TASK DATA:
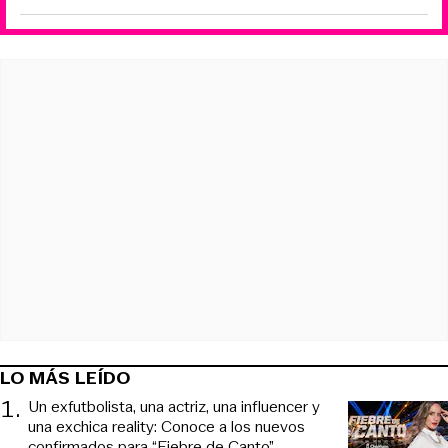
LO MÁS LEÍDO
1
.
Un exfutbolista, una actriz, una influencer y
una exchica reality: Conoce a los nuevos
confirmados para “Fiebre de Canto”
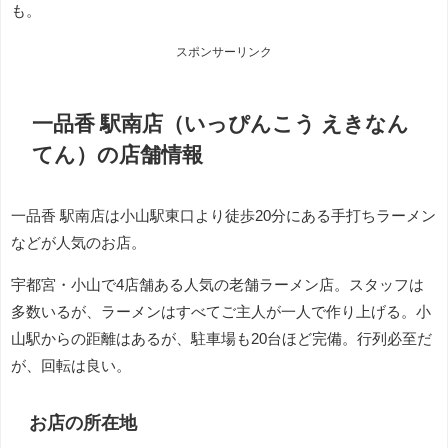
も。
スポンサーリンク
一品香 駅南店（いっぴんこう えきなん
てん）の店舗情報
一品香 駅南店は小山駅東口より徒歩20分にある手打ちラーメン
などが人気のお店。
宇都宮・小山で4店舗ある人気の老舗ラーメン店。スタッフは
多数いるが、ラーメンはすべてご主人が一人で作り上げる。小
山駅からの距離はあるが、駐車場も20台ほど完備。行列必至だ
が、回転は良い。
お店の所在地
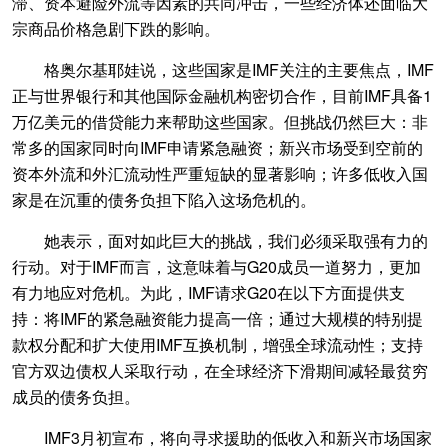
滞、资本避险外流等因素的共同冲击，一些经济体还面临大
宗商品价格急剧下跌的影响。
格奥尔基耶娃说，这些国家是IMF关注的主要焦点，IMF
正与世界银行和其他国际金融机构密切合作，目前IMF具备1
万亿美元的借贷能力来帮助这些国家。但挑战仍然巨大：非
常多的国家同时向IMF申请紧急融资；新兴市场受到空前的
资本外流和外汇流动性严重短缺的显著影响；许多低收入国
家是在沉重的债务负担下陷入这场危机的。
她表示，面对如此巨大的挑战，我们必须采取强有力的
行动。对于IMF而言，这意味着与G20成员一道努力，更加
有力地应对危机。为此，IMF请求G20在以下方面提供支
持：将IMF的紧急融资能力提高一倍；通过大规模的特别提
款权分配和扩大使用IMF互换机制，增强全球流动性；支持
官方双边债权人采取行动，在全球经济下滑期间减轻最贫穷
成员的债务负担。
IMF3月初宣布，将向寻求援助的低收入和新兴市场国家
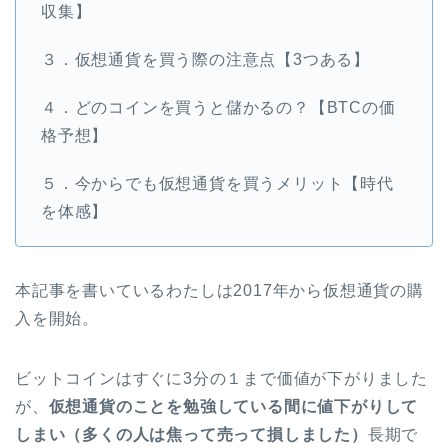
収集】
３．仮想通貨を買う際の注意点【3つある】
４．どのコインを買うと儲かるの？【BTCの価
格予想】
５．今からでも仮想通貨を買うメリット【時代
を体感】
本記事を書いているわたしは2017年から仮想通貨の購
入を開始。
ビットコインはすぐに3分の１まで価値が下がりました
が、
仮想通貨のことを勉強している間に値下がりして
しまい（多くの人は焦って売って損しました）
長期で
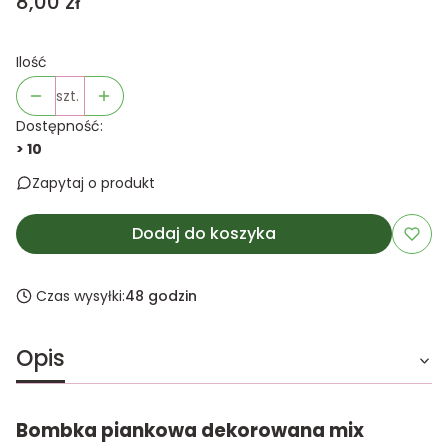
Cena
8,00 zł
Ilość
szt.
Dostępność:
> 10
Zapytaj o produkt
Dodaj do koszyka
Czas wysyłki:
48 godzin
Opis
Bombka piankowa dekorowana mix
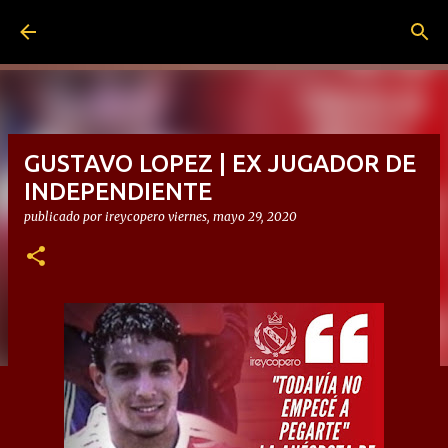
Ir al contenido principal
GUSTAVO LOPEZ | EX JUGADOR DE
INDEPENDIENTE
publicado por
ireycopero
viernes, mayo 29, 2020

WHAT IS REQUIRED:
Copy out all the data above exactly, minus the images.

SOLUTION:
LO MÁS LEÍDO
1
.
Un exfutbolista, una actriz, una influencer y
una exchica reality: Conoce a los nuevos
confirmados para “Fiebre de Canto”
も。
スポンサーリンク
一品香 駅南店（いっぴんこう えきなん
てん）の店舗情報
一品香 駅南店は小山駅東口より徒歩20分にある手打ちラーメン
などが人気のお店。
宇都宮・小山で4店舗ある人気の老舗ラーメン店。スタッフは
多数いるが、ラーメンはすべてご主人が一人で作り上げる。小
山駅からの距離はあるが、駐車場も20台ほど完備。行列必至だ
が、回転は良い。
お店の所在地
滞、资本避险外流等因素的共同冲击，一些经济体还面临大
宗商品价格急剧下跌的影响。
格奥尔基耶娃说，这些国家是IMF关注的主要焦点，IMF
正与世界银行和其他国际金融机构密切合作，目前IMF具备1
万亿美元的借贷能力来帮助这些国家。但挑战仍然巨大：非
常多的国家同时向IMF申请紧急融资；新兴市场受到空前的
资本外流和外汇流动性严重短缺的显著影响；许多低收入国
家是在沉重的债务负担下陷入这场危机的。
她表示，面对如此巨大的挑战，我们必须采取强有力的
行动。对于IMF而言，这意味着与G20成员一道努力，更加
有力地应对危机。为此，IMF请求G20在以下方面提供支
持：将IMF的紧急融资能力提高一倍；通过大规模的特别提
款权分配和扩大使用IMF互换机制，增强全球流动性；支持
官方双边债权人采取行动，在全球经济下滑期间减轻最贫穷
成员的债务负担。
IMF3月初宣布，将向寻求援助的低收入和新兴市场国家
収集】
３．仮想通貨を買う際の注意点【3つある】
４．どのコインを買うと儲かるの？【BTCの価
格予想】
５．今からでも仮想通貨を買うメリット【時代
を体感】
本記事を書いているわたしは2017年から仮想通貨の購
入を開始。
ビットコインはすぐに3分の１まで価値が下がりました
が、
仮想通貨のことを勉強している間に値下がりして
しまい（多くの人は焦って売って損しました）
長期で
Cena
8,00 zł
Ilość
szt.
Dostępność:
> 10
Zapytaj o produkt
Dodaj do koszyka
Czas wysyłki:
48 godzin
Opis
Bombka piankowa dekorowana mix
Ir al contenido principal
GUSTAVO LOPEZ | EX JUGADOR DE
INDEPENDIENTE
publicado por
ireycopero
viernes, mayo 29, 2020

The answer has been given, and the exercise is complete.